■ **Kutipan Sumber**
Antara pukul 9
dan 10 pagi 1 November 1755 itu, kertas-kertas bergetar di atas meja seorang
penghuni Kota Lisbon. Tak lama kemudian suara gemeretak terdengar. Tiba-tiba
lantai atas ambruk. Perempuan itu pun lari keluar, dengan napas nyaris tercekik
oleh debu puing yang tersembur dari mana-mana. Kota hancur. Teriakan terdengar
dari pelbagai sudut. Ia lihat para padri berdoa dan gereja-gereja mulai runtuh.
Dalam tempo enam
menit, 30 gereja ambruk. Tapi sesuatu menyusul. “Laut datang!” terdengar orang
memekik.
Gulungan
gelombang setinggi enam meter menggodam kota di tepi pantai itu dengan ganas:
gempa melontarkan tsunami ke daratan. Ketika kemudian air kembali ke laut,
ribuan bangkai tampak terapung, terangkut, lenyap. Kemudian bumi tak berguncang
lagi, tapi api terbit. Lisbon—salah satu permata Eropa—terbakar selama lima
hari. Seluruh bencana menewaskan puluhan, mungkin sampai 50 ribu. “Apa yang harus
dilakukan, wahai, makhluk fana?”
Pertanyaan itu
bergetar dalam sajak Voltaire tentang gempa di Lisbon itu dan merobek dunia
pemikiran abad ke-18. Pesimismenya mencekam, meskipun pesimisme itu sebenarnya
bagian dari kritiknya terhadap filsafat yang percaya bahwa Tuhan memberi
manusia “dunia yang terbaik dari yang mungkin ada”. Itulah filsafat Leibniz:
alam semesta adalah harmoni yang didesain Tuhan. Tapi, tulis Voltaire: “Leibniz
tak dapat mengatakan padaku kenapa/ Di dunia yang diatur oleh hukum yang paling
arif ini/ kekacauan tak kunjung berhenti/Dan bencana terus/dan kenikmatan yang
sia-sia bercampur nestapa/.”
Agaknya bagi
Voltaire tak mungkin hal-ihwal hidup dijelaskan dengan Tuhan sebagai Sebab
Utama. Tidakkah Ia seharusnya berada di atas hukum sebab-akibat? Dalam gempa
Lisbon itu, misalnya: kenapa Tuhan meluluh-lantakkan sebuah kota Katolik, di
suatu hari suci, pada jam ketika hampir semua umat mengikuti misa? Dan kenapa
rumah Sebatiao de Carvalho e Melo, menteri yang anti-Jesuit itu, tak tersentuh—sementara
seorang padri Jesuit mengatakan bahwa gempa bumi dan tsunami itu sebuah hukuman
Tuhan kepada orang jahat yang jadi makmur di Kota Lisbon?
Hukuman Tuhan
bagi umat Katolik? Tapi mereka tak sendirian jadi korban. Gempa hari itu juga
mengguncang pantai lain di seberang dan menghancurkan Masjid Al-Mansur di
Rabat. Beberapa pendeta Protestan yang bersyukur karena Tuhan terbukti marah
kepada Roma segera harus tutup mulut. Delapan belas hari setelah malapetaka
Lisbon, sebuah gempa lain menghancurkan 1.500 rumah orang Protestan di Boston,
Amerika.

■ **Data Analisis**
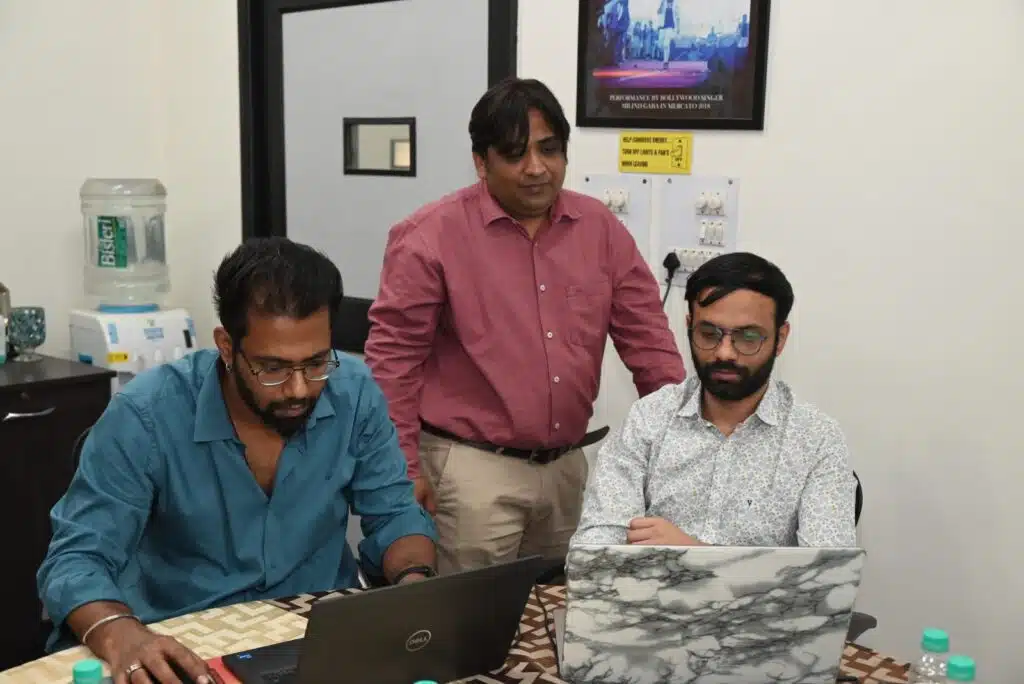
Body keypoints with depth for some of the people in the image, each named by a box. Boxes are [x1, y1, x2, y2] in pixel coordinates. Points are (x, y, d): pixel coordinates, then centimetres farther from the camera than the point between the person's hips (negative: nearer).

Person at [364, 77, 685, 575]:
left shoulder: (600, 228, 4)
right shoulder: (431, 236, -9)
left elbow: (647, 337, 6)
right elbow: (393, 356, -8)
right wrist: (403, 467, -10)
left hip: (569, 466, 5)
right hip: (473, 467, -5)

...

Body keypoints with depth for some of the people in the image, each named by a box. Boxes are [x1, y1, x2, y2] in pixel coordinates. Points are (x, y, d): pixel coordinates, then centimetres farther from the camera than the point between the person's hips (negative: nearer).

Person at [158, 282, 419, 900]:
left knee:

==

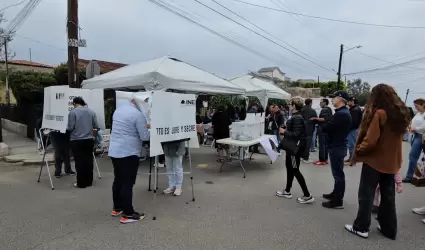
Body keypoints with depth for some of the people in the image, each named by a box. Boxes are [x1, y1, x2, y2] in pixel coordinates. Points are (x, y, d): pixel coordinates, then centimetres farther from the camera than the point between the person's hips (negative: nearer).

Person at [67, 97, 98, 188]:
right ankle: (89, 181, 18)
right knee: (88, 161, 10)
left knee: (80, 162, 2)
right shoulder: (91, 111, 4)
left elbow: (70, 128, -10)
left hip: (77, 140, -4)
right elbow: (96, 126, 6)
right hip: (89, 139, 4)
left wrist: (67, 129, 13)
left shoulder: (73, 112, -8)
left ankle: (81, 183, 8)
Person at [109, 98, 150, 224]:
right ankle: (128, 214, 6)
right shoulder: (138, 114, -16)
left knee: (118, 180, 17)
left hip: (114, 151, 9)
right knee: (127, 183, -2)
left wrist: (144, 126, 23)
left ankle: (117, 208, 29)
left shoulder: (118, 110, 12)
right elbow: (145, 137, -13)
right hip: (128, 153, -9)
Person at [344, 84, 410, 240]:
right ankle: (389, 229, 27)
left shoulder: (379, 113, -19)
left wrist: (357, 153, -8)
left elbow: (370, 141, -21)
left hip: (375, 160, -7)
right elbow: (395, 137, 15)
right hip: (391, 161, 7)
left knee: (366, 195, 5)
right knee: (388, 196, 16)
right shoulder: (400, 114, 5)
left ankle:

■ **Daftar Pertanyaan**
1: Ganti "debu" dengan "abu" dalam teks tentang gempa Lisbon, lalu tulis ulang bagian dari "Antara pukul 9" sampai dengan "gereja-gereja mulai runtuh.".
2: Menurut teks tentang gempa Lisbon, berapa lama kota itu terbakar?
3: Tuliskan lanjutan teks tentang gempa Lisbon mulai setelah kalimat terakhirnya.

■ **Kunci Jawaban**
1:
Antara pukul 9
dan 10 pagi 1 November 1755 itu, kertas-kertas bergetar di atas meja seorang
penghuni Kota Lisbon. Tak lama kemudian suara gemeretak terdengar. Tiba-tiba
lantai atas ambruk. Perempuan itu pun lari keluar, dengan napas nyaris tercekik
oleh abu puing yang tersembur dari mana-mana. Kota hancur. Teriakan terdengar
dari pelbagai sudut. Ia lihat para padri berdoa dan gereja-gereja mulai runtuh.

2: Selama lima hari.

3:
Akan berkatakah
Tuan, di depan ribuan korban ini/’Balasan Tuhan telah dipenuhi, mereka membayar
dosa dengan kematian’?
Dengan kata lain,
satu hal harus dilihat: yang disebut “desain Tuhan” hanyalah konstruksi manusia—lengkap
dengan hasrat dan kesumat manusia pula. Tapi bisakah Voltaire dari sini
menyimpulkan bahwa hidup tak ada hubungannya dengan kebaikan? “Alam, dan hewan,
dan manusia—semua dalam keadaan perang,” Begitulah di sajaknya tertulis. Mari
kita akui: kekejian berjalan tegak di atas bumi.”
Mungkin kalimat
itu bagian dari sebuah gaya polemik. Pesimisme Voltaire toh tak menyebabkan ia
menolak manusia dan menampik hidup. Ia tak bunuh diri. Ia hanya mencemooh
optimisme abad ke-18, ketika rasionalisme meyakinkan diri dengan ilmu dan kawin
campur dengan iman. Cemooh inilah yang kemudian dipertegasnya dengan novel
Candide yang asyik dan lucu itu, yang kelak berkaitan dengan kritiknya
kepada ajaran Kristen.
Ada yang
mengatakan novel itu menjawab Rousseau, filsuf segenerasinya, yang
mempersoalkan pesimisme itu dalam sepucuk surat bertanggal 18 Agustus 1756.
Bagi Rousseau, manusia tak seburuk itu pada dasarnya. Sejak nenek moyang,
manusia punya dua ciri: amour de soi, dorongan untuk mempertahankan
hidup sendiri, dan pitié, perasaan belas kepada sesama yang menderita.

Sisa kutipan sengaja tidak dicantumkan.